DATA FOR THIS TASK:
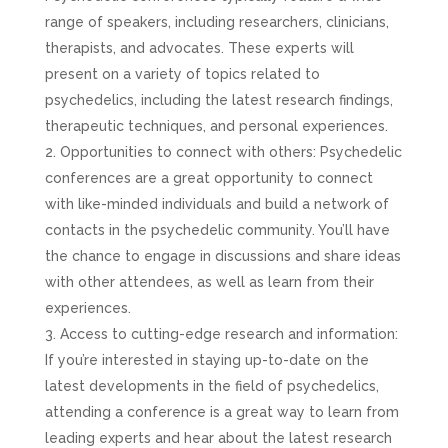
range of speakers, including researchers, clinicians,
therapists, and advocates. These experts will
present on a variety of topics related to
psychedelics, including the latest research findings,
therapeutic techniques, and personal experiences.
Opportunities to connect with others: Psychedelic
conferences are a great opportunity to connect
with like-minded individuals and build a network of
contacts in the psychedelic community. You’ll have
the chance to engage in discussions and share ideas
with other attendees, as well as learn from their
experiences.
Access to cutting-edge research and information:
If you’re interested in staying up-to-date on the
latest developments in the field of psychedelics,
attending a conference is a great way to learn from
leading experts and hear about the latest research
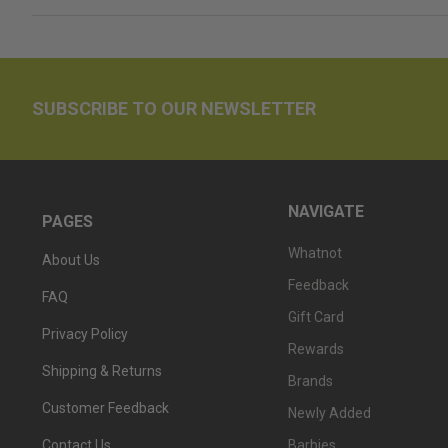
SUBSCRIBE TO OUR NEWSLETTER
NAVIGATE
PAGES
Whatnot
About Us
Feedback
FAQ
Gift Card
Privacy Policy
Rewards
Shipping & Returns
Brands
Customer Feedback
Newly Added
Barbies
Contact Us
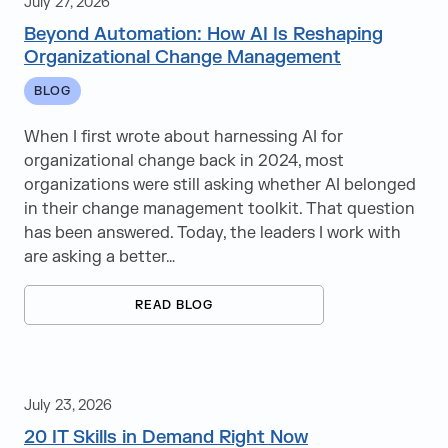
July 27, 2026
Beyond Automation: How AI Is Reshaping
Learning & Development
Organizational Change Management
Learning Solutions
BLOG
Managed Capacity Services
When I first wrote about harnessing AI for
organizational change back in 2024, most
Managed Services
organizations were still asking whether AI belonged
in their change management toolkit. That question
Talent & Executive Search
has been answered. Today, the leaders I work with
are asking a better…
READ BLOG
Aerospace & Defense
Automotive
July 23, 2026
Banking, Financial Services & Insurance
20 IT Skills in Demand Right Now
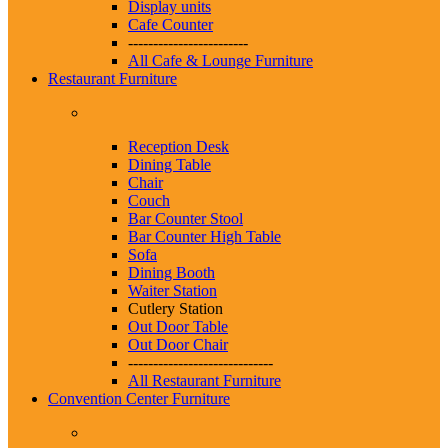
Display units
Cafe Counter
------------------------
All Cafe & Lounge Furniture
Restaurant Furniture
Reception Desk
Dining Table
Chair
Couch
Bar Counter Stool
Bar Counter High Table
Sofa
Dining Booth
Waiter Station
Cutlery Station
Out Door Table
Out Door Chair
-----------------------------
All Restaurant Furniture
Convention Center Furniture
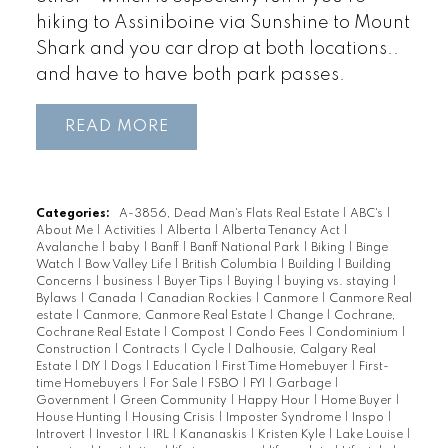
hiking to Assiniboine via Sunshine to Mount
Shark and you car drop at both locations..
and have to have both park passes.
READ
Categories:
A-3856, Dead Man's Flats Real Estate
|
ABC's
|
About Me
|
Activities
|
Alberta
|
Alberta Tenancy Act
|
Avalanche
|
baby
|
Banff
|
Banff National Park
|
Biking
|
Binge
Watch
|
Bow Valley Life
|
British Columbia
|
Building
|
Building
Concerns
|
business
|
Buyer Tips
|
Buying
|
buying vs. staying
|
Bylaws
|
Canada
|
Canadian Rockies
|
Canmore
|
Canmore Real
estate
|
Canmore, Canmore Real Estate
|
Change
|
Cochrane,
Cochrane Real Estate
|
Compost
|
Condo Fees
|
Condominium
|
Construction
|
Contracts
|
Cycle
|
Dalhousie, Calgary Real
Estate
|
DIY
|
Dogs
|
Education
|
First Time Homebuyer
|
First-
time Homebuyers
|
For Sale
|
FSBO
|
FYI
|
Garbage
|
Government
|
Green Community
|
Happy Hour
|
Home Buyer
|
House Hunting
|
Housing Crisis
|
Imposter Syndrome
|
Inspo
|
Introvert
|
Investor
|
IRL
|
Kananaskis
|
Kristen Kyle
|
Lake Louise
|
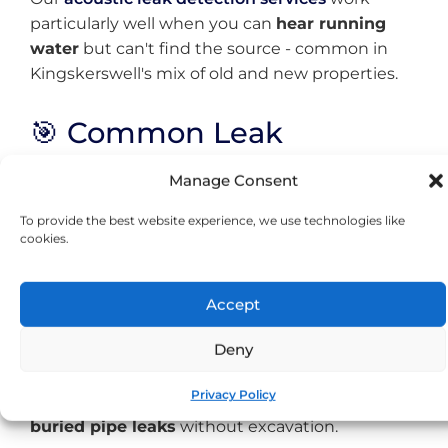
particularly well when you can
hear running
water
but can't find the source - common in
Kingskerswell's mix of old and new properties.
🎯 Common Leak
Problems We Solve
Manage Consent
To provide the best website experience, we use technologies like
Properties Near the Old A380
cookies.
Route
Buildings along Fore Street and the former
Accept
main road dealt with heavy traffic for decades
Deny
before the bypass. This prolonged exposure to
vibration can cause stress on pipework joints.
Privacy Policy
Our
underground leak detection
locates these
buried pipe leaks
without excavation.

WHAT TO DO:
Can you arrange the data as a Markdown table with columns "Row" and "Line", starting at the line that contains "July 27, 2026" and ending at the line that contains "Convention Center Furniture", both included? Put one line per row, skip blank lines, and leave the pictures out.

WORKED SOLUTION:
| Row | Line |
|---|---|
| 1 | July 27, 2026 |
| 2 | Beyond Automation: How AI Is Reshaping |
| 3 | Learning & Development |
| 4 | Organizational Change Management |
| 5 | Learning Solutions |
| 6 | BLOG |
| 7 | Managed Capacity Services |
| 8 | When I first wrote about harnessing AI for |
| 9 | organizational change back in 2024, most |
| 10 | Managed Services |
| 11 | organizations were still asking whether AI belonged |
| 12 | in their change management toolkit. That question |
| 13 | Talent & Executive Search |
| 14 | has been answered. Today, the leaders I work with |
| 15 | are asking a better… |
| 16 | READ BLOG |
| 17 | Aerospace & Defense |
| 18 | Automotive |
| 19 | July 23, 2026 |
| 20 | Banking, Financial Services & Insurance |
| 21 | 20 IT Skills in Demand Right Now |
| 22 | Display units |
| 23 | Cafe Counter |
| 24 | ------------------------ |
| 25 | All Cafe & Lounge Furniture |
| 26 | Restaurant Furniture |
| 27 | Reception Desk |
| 28 | Dining Table |
| 29 | Chair |
| 30 | Couch |
| 31 | Bar Counter Stool |
| 32 | Bar Counter High Table |
| 33 | Sofa |
| 34 | Dining Booth |
| 35 | Waiter Station |
| 36 | Cutlery Station |
| 37 | Out Door Table |
| 38 | Out Door Chair |
| 39 | ----------------------------- |
| 40 | All Restaurant Furniture |
| 41 | Convention Center Furniture |